Ces nouveaux efforts seront dirigés par une équipe qui soutient depuis longtemps le développement de la science dans ce domaine, une fondation nommée Conjunto Paleontológico de Teruel-Dinópolis.

En outre, il est également connu que l’un des meilleurs chercheurs va collaborer à ce travail, un homme connu sous le nom de José Luis Sanz, le même scientifique qui était responsable de fournir le nom officiel de la nouvelle espèce, qui a également étudié à la prestigieuse Université Autonome de Madrid.

La nécessité de réaliser le projet est qu’il manque encore beaucoup de connaissances sur ce spécimen, par exemple, les plus petits détails de chaque élément de la structure osseuse qui a été trouvé ne sont pas encore connus, et les plus grands mystères n’ont pas encore été élucidés.

Beaucoup de données qui sont encore connues aujourd’hui n’ont pas été vérifiées de manière fiable, c’est pourquoi cette nouvelle étude tentera de fournir des informations et des réponses à toutes les questions qui n’ont pas été résolues au fil des ans.

En 2014, au 21ème siècle, un autre groupe important d’explorateurs s’est rendu sur le site de la découverte initiale et a été surpris de constater que le terrain était presque entièrement inondé de débris, donc le travail était vraiment titanesque : enlever tout le matériel inutile sans avoir à endommager les éventuels restes fossiles trouvés à l’intérieur du site.

Enfin, ce travail a été terminé avec peu d’efforts et un groupe d’éléments ont été trouvés qui représentent aujourd’hui une grande importance en raison des nouvelles données qu’ils ont fini par fournir, parmi les restes les plus importants étaient un élément osseux connu sous le nom de sternal et un autre os connu sous le nom de tibia.

En plus de cela, on a également trouvé des éléments de la classe des plantes, qui heureusement étaient dans un état fossile et dans une conservation optimale, il est donc très probable qu’après l’étude de ce matériel, nous en saurons un peu plus sur l’environnement dans lequel ce fameux lézard préhistorique a vécu.

Saviez-vous quoi?……..

Toute cette nouvelle exploration a attiré des scientifiques de grand prestige dédiés au sujet de la paléobotanique, de véritables experts d’universités comme Vigo et aussi des scientifiques américains du pays du Mexique, tous dans le seul but de connaître la flore qui existait dans ce lieu et à cette époque, il y a des millions d’années.

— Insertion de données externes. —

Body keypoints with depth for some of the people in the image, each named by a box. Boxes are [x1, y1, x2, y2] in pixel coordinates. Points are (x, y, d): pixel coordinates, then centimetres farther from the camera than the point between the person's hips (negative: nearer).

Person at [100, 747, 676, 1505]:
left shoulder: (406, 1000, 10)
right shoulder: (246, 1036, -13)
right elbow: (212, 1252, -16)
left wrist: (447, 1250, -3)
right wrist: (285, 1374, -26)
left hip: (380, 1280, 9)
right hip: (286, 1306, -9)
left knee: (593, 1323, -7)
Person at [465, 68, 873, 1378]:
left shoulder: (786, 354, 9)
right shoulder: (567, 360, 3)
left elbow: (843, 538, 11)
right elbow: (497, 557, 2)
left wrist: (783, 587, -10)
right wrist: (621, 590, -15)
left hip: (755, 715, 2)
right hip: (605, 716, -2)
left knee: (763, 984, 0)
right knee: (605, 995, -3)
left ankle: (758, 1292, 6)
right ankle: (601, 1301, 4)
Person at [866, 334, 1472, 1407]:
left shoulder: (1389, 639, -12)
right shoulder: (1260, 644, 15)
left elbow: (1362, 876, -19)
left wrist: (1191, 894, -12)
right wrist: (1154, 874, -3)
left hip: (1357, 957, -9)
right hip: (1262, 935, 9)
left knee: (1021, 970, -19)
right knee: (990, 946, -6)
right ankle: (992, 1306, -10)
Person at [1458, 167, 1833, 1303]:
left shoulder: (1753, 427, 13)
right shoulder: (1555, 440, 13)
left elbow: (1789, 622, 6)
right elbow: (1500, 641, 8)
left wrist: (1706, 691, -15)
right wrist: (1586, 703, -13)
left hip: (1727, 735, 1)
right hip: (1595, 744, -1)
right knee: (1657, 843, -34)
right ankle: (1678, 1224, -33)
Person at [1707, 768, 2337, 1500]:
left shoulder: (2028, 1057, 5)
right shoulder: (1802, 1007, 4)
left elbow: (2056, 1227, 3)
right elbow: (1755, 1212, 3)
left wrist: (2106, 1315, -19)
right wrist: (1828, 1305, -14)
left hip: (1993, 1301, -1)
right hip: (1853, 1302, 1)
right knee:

Entre-temps, les résultats déjà obtenus grâce à ces récents efforts scientifiques ont été exposés ou publiés officiellement dans diverses revues consacrées à la paléobiologie.

Cela indique la nécessité de se tenir au courant des nouvelles fascinantes qui nous ont été données ces dernières années, afin que nous puissions en apprendre beaucoup plus sur l’habitat naturel dans lequel l’Aragosaurus a développé son existence difficile et compliquée.